Trump had a meltdown and yelled at aides backstage when he realised how empty his rally in Tulsa was, reports say

Win McNamee/Getty ImagesPresident Donald Trump at a campaign rally at the BOK Centre in Tulsa, Oklahoma, on Saturday.

President Donald Trump yelled at aides backstage at the BOK Centre in Tulsa, Oklahoma, when he realised how low the turnout was for his rally there on Saturday, The New York Times reported on Sunday.

About 6,200 people showed up to the 19,000-seat venue, despite the Trump campaign’s confident assertions that nearly 1 million people had expressed interest in the event.

A person familiar with the discussions told NBC News that the president was already frustrated that news coverage of the rally had been dominated by the revelation that six members of his campaign team tested positive for the coronavirus.

He was warned on Air Force One about the disappointing audience numbers but boiled over when he saw for himself how empty the venue looked, The Times reported, citing four people familiar with what happened.

The four people told the paper that the president yelled at aides when he saw the sparsely filled seats from backstage. NBC News reported that multiple people close to the White House described Trump as “furious.”

Advisers told The Times that Trump’s mood rallied as he gave the two-hour address on stage but that he appeared deflated afterward.

Citing officials with knowledge of the events, The Washington Post reported that Trump fumed on Air Force One on his way back to the White House and through the rest of the weekend.

Widely shared video footage showed the president arriving at the White House with a dejected expression, his red tie undone and a “Make America Great Again” cap in his hand.

Numerous reasons have been given for the low turnout. Expectations may have been inflated by TikTok users and K-pop fans who registered for the event in large numbers with no intention of attending.

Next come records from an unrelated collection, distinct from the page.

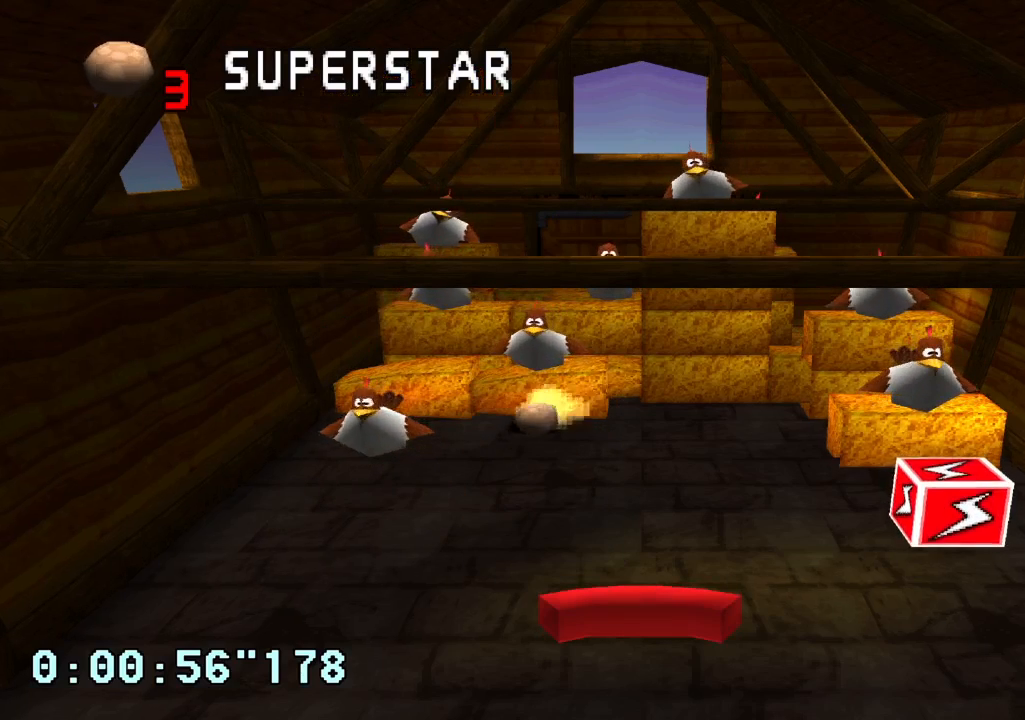
{"buttons": [], "left_stick": "center", "right_stick": "center", "events": []}
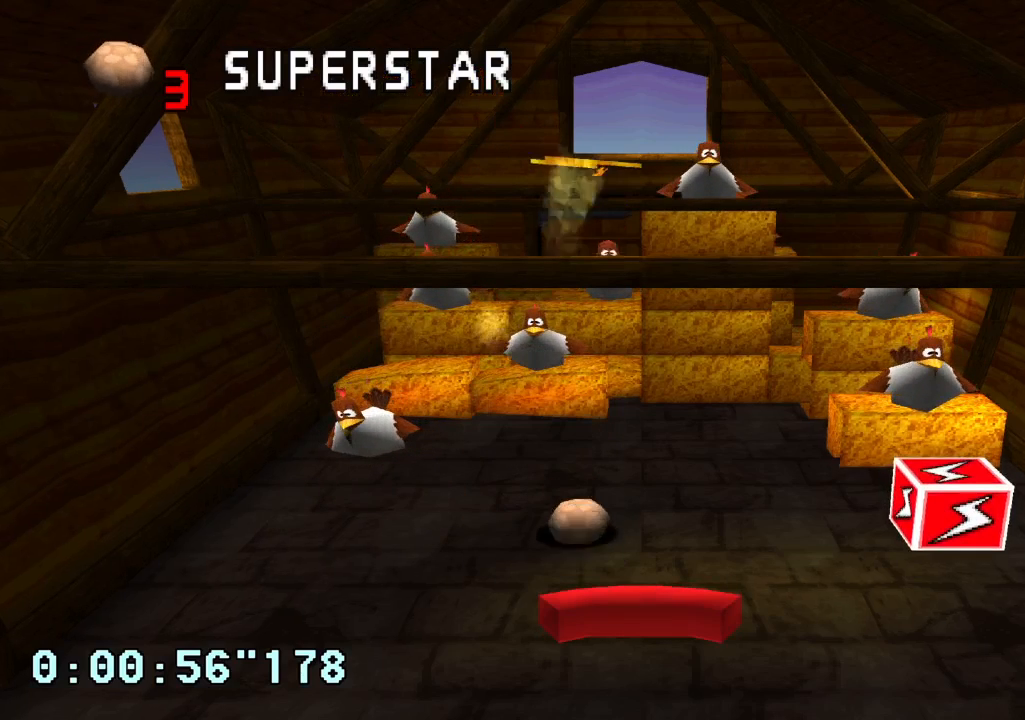
{"buttons": [], "left_stick": "center", "right_stick": "center", "events": []}
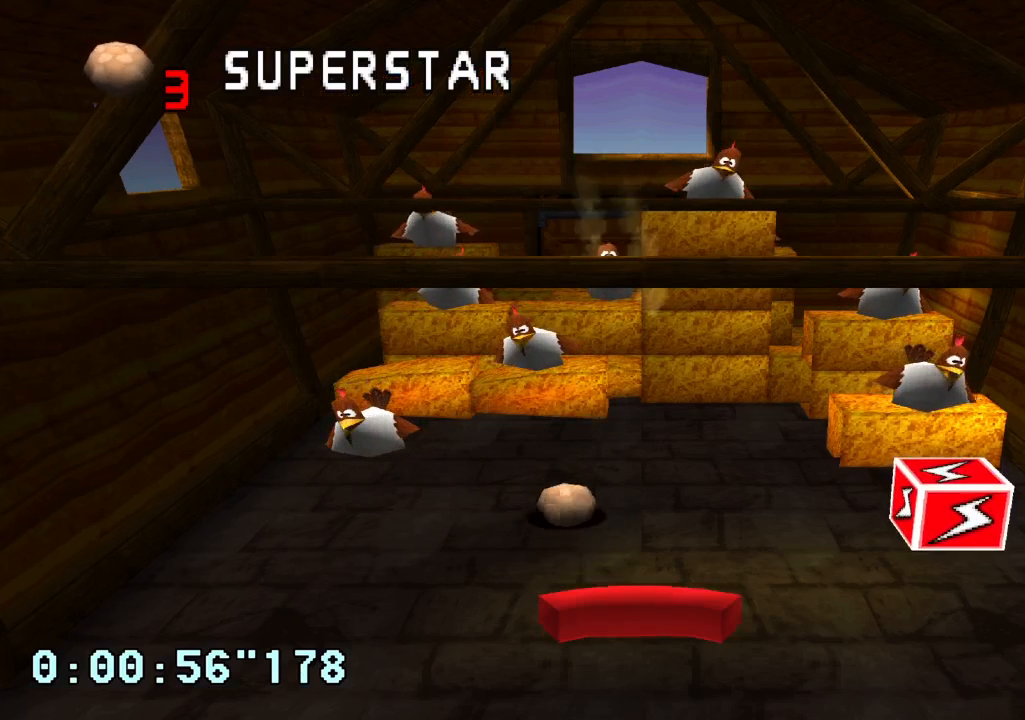
{"buttons": [], "left_stick": "center", "right_stick": "center", "events": []}
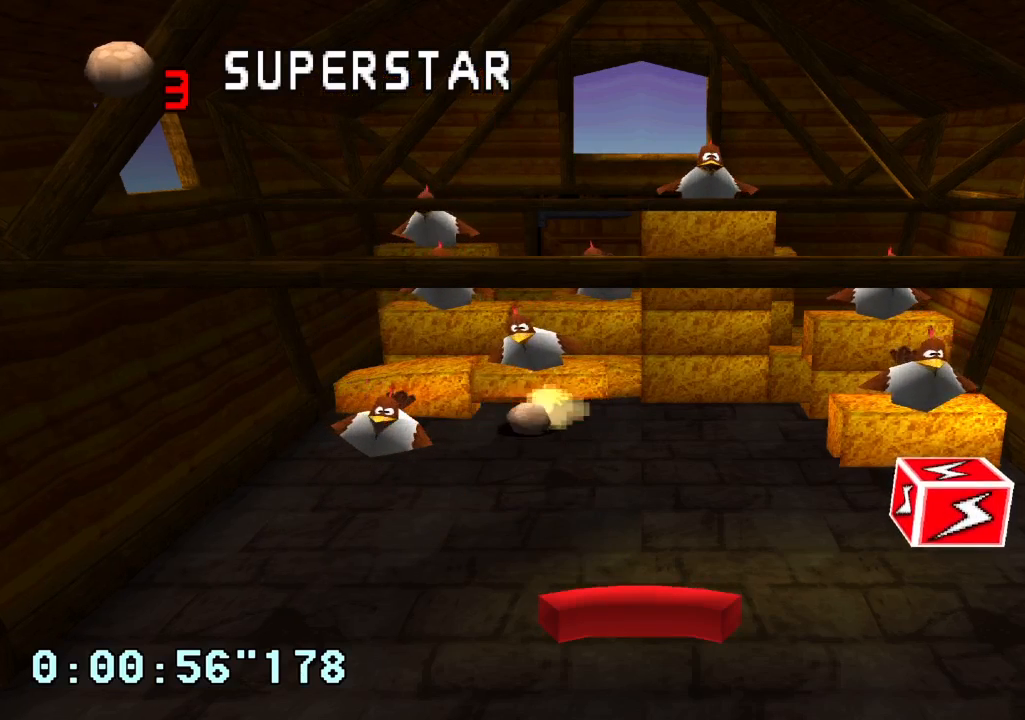
{"buttons": ["R2"], "left_stick": "center", "right_stick": "center", "events": [[267, "R2", "down"]]}
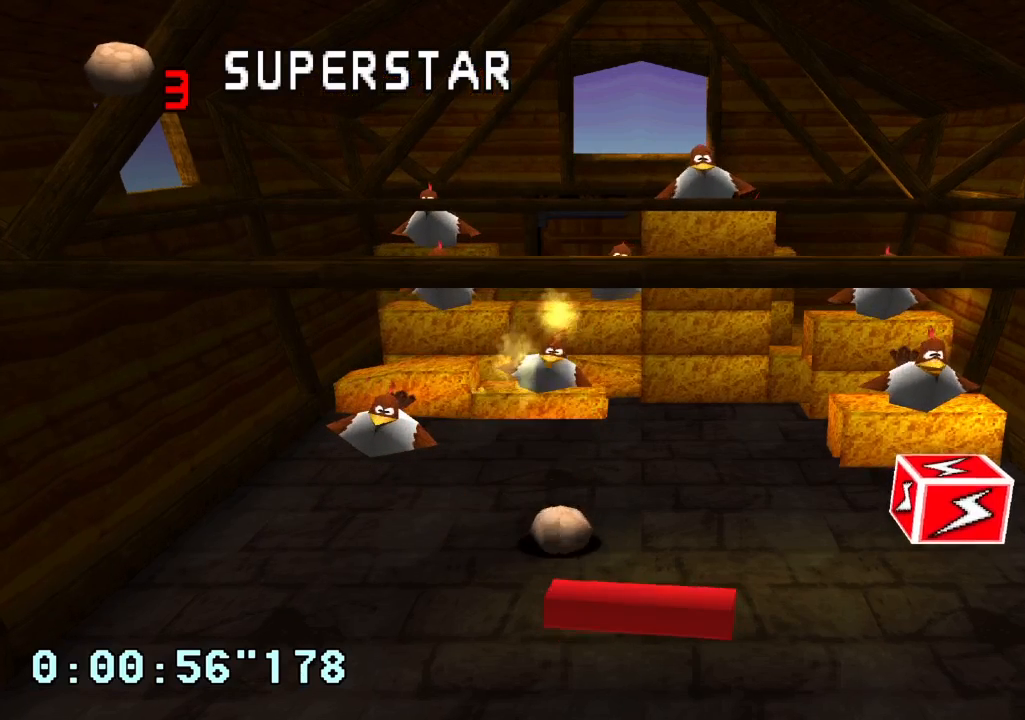
{"buttons": [], "left_stick": "center", "right_stick": "center", "events": [[467, "R2", "up"]]}
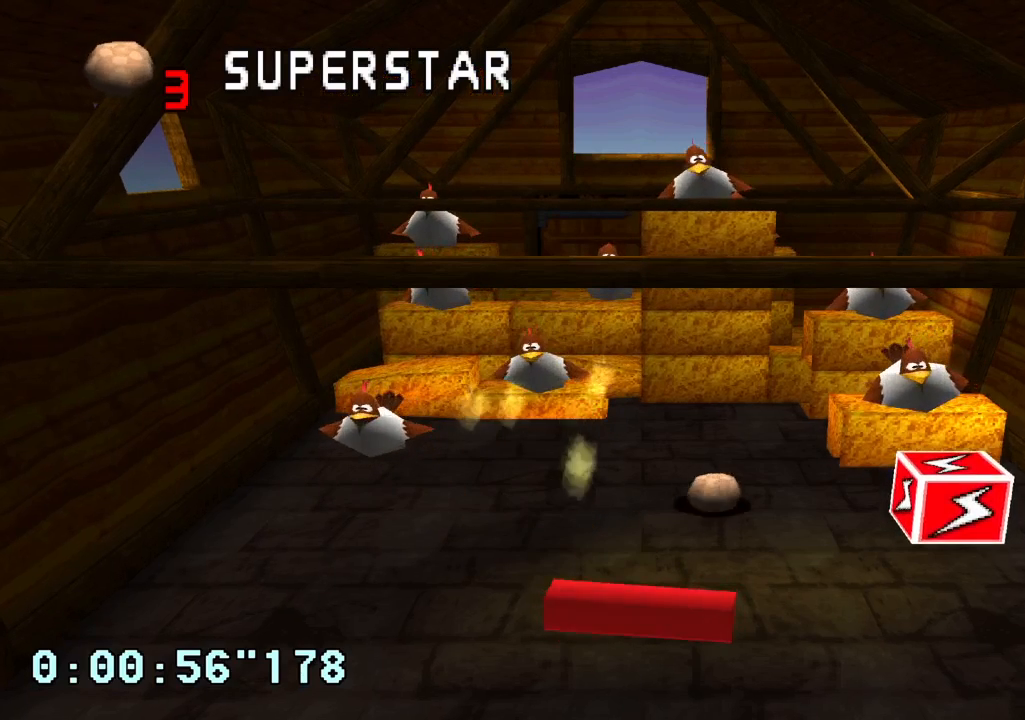
{"buttons": [], "left_stick": "center", "right_stick": "center", "events": [[133, "DPAD_RIGHT", "down"], [450, "DPAD_RIGHT", "up"]]}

There were few reports of protests. The Post said that one point a group of protesters blocked an entrance to the venue for about 15 minutes, though most people had already entered.

Brad Parscale, the Trump campaign manager, released a statement blasting “leftists and online trolls” and saying that “phony ticket requests never factor into our thinking.”

He instead blamed the low turnout on “a week’s worth of the fake news media warning people away from the rally because of COVID and protestors.”

Campaign advisers have since emphasised the event’s online reach, according to The Hill. Tim Murtaugh, the communications director for the campaign, said the rally attracted more than 4 million viewers.

The White House did not immediately respond to Business Insider’s request for comment.